__Your assignment__
Produce a verbatim transcription of the records below, beginning at the line containing "right knee: (69, 122)" and ending at the final line; include only those lines.
******
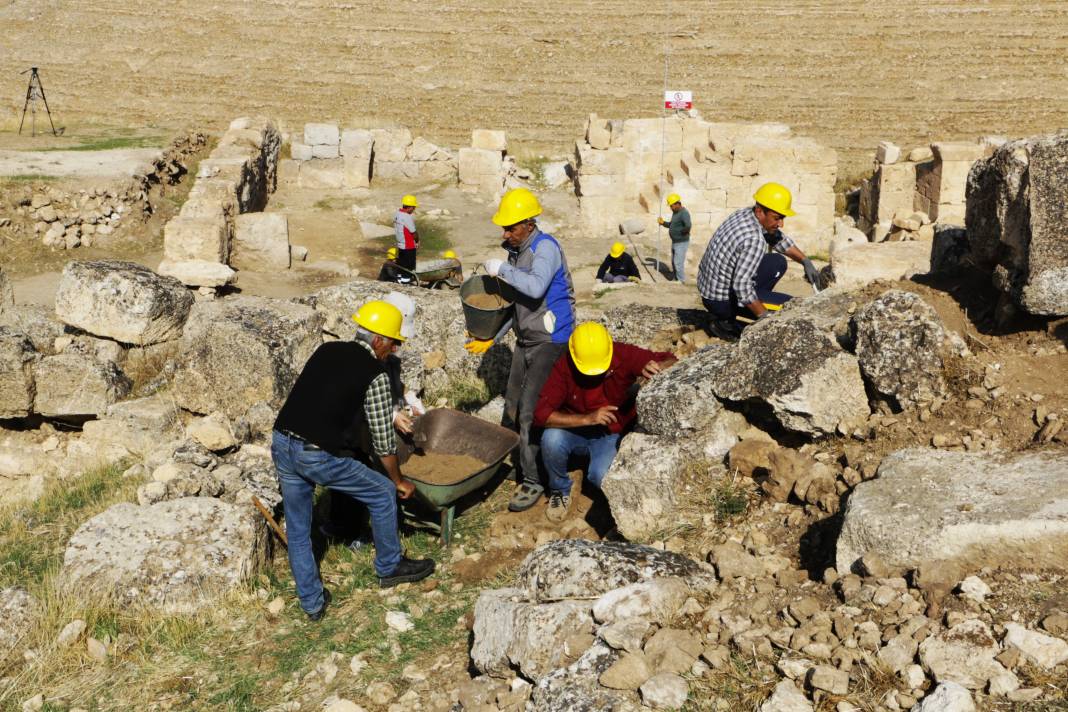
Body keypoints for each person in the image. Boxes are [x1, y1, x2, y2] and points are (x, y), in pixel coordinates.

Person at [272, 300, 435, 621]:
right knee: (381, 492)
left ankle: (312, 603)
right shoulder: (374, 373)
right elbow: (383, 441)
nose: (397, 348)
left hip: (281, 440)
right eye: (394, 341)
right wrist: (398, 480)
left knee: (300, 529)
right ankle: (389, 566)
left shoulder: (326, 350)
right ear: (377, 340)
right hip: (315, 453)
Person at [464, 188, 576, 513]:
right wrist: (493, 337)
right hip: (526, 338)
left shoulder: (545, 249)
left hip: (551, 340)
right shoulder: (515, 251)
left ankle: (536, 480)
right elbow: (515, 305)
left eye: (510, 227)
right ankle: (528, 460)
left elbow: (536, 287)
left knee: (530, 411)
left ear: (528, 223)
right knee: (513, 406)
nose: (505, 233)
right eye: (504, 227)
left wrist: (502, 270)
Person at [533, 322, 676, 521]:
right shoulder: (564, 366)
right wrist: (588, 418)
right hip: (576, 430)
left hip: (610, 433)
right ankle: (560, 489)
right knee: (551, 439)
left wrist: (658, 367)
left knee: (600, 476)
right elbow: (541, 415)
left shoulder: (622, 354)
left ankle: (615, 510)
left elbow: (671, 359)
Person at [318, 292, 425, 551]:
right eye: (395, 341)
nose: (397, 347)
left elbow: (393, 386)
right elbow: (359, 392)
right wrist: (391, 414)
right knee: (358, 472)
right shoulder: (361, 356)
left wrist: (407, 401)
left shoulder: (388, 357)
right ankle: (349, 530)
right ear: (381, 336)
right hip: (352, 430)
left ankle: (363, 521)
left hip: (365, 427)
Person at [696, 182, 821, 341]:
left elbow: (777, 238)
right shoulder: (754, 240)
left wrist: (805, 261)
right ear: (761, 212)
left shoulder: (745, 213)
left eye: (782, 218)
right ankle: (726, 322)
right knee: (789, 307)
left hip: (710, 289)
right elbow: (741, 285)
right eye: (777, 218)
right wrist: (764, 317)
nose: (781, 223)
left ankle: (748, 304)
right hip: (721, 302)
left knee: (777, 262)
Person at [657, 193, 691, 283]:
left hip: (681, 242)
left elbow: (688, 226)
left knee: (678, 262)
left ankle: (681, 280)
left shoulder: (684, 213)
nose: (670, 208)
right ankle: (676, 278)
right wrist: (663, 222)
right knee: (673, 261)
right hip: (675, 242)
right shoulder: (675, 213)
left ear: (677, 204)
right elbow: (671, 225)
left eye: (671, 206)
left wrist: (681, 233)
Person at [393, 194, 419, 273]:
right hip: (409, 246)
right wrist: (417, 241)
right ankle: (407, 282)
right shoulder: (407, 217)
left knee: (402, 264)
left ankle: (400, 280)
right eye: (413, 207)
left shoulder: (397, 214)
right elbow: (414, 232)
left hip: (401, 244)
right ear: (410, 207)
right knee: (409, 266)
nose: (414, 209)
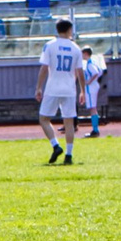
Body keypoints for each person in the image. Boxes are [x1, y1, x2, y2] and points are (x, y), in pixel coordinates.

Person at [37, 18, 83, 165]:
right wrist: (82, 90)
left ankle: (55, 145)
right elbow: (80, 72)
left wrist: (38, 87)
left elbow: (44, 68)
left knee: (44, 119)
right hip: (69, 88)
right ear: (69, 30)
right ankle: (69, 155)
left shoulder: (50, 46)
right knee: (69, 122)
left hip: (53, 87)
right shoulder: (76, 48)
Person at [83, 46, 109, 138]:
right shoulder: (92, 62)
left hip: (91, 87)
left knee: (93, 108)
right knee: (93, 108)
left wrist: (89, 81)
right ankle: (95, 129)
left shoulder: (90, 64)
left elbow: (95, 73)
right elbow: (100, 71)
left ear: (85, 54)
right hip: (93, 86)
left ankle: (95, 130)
******
__Expected answer__
right knee: (69, 122)
left hip: (53, 87)
right shoulder: (76, 48)
Person at [83, 46, 109, 138]:
right shoulder: (92, 62)
left hip: (91, 87)
left knee: (93, 108)
right knee: (93, 108)
left wrist: (89, 81)
right ankle: (95, 129)
left shoulder: (90, 64)
left elbow: (95, 73)
right elbow: (100, 71)
left ear: (85, 54)
right hip: (93, 86)
left ankle: (95, 130)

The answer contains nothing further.